The New Statesman, an authoritative British publication lists the problems that Obama has not solved. The whole world is watching.

1. He continued the Bush policy on narrow definition of “state secrets”, keeping information from the public unnecessarily.

2. He has retreated on a government-run health insurance plan.

3. He has failed to persuade Congress to take a substantive action on the emissions that affect climate change.

4. He has continued the Bush trillion dollar bank bailouts.

5. He failed to control bonuses for the executives of banks.

6. He made permanent the Bush tax cuts enacted in 2001 and 2003.

7. He has been unable to close the prison at Guantánamo; force-feeding operations have continued.

8. He has refused to release photographs of Bush administration “advanced interrogation” techniques and backed immunity for Bush officials involved in torture.

9. He has increased U.S. troops in Afghanistan and extended operations into Pakistan.

10. He has issued signing statements claiming the authority to bypass provisions of pills enacted into law.

11. Obama has failed to deliver to organized labor the changes in law promised for a generation.

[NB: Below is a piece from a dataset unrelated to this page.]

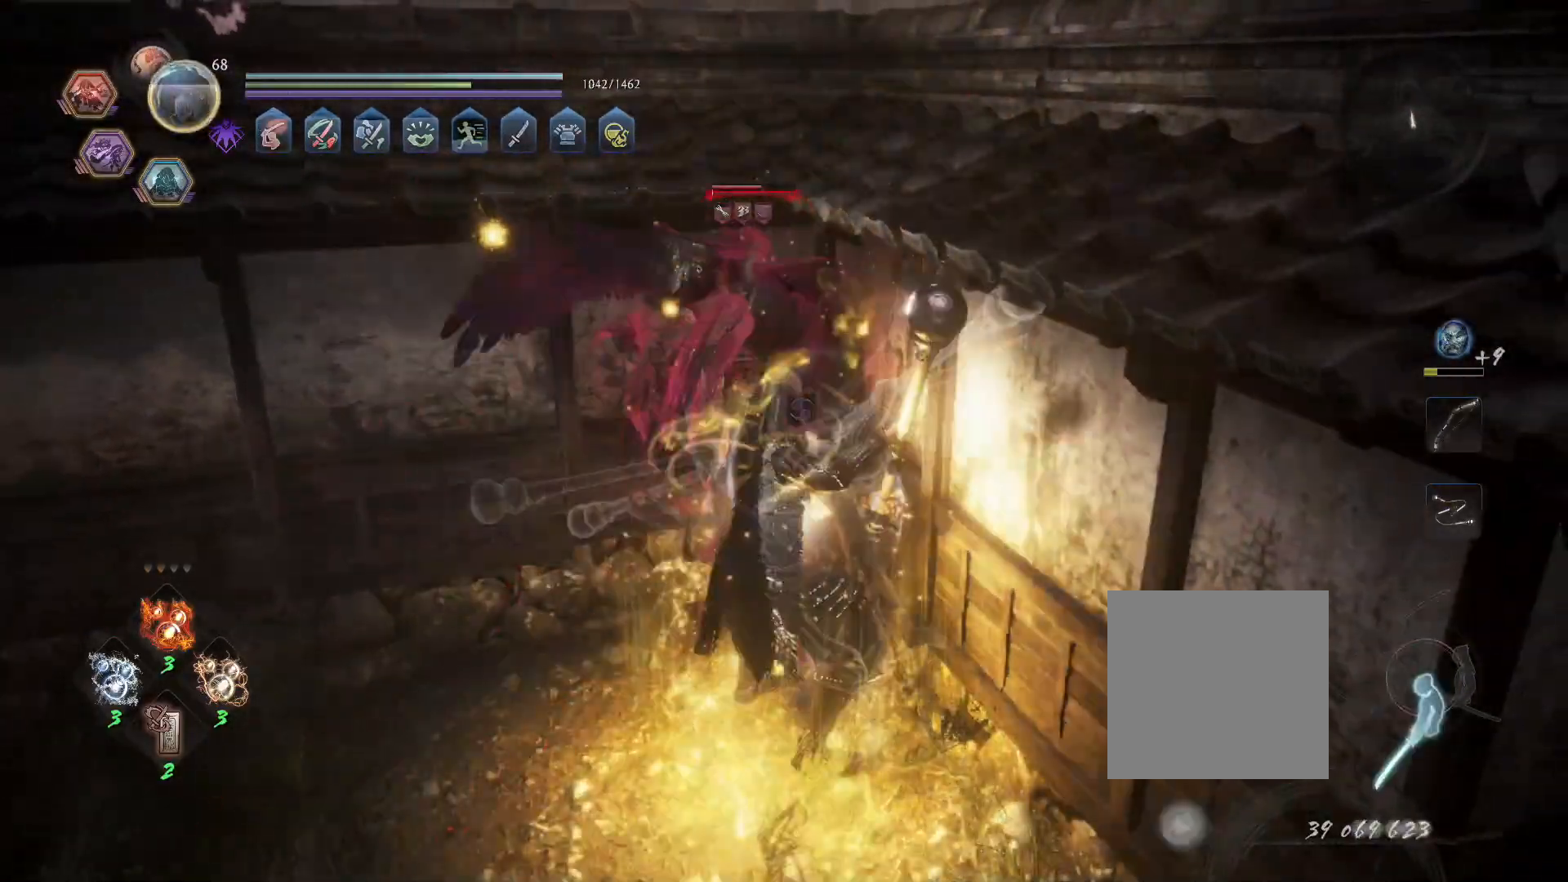
{"dt_ms": 500, "buttons": [], "left_stick": "center", "right_stick": "center", "events": [[50, "SQUARE", "up"]]}
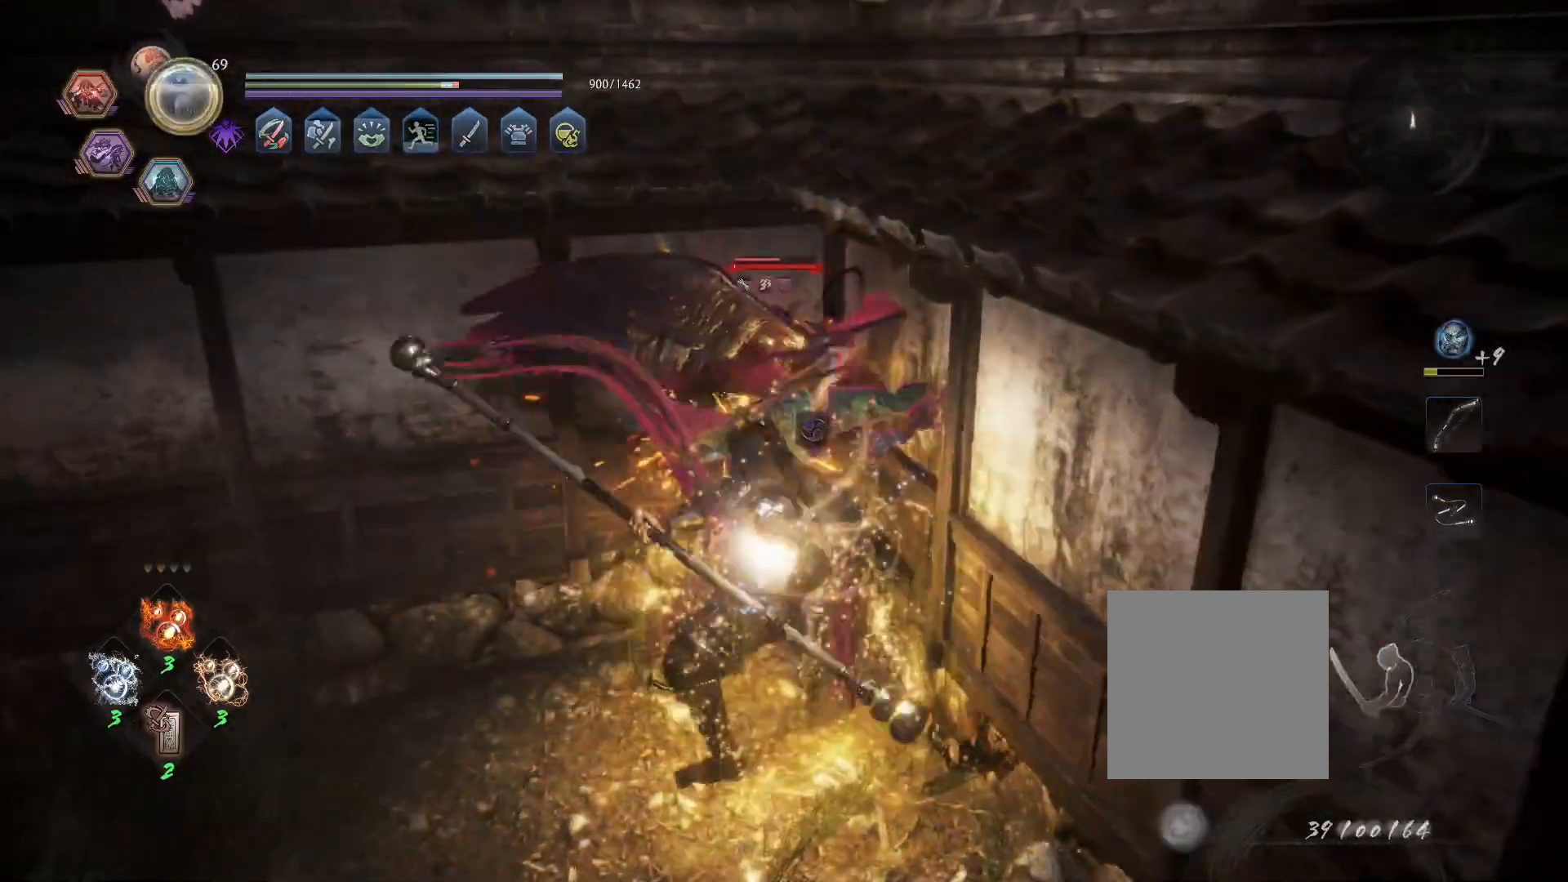
{"dt_ms": 500, "buttons": [], "left_stick": "center", "right_stick": "center", "events": [[183, "TRIANGLE", "down"], [267, "TRIANGLE", "up"]]}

Obama’s own supporters worry that he is not living up to his specific campaign promises and that when he tries to do so he does not seem to know how to use his power. Obama is a very popular leader of a party that won a landslide election in 2008. He has a team of centrist advisors headed by Chief of Staff Rahm Emanuel, an experienced team that knows the political ropes and the pressures necessary to get things done in Washington. While they understand political hardball, they seem to be unwilling to use it to energize the serious change that Obama inspired in his sensational campaign. The alternative strategy would involve the development of a mass grass roots movement to promote very specific goals for peace and economic justice.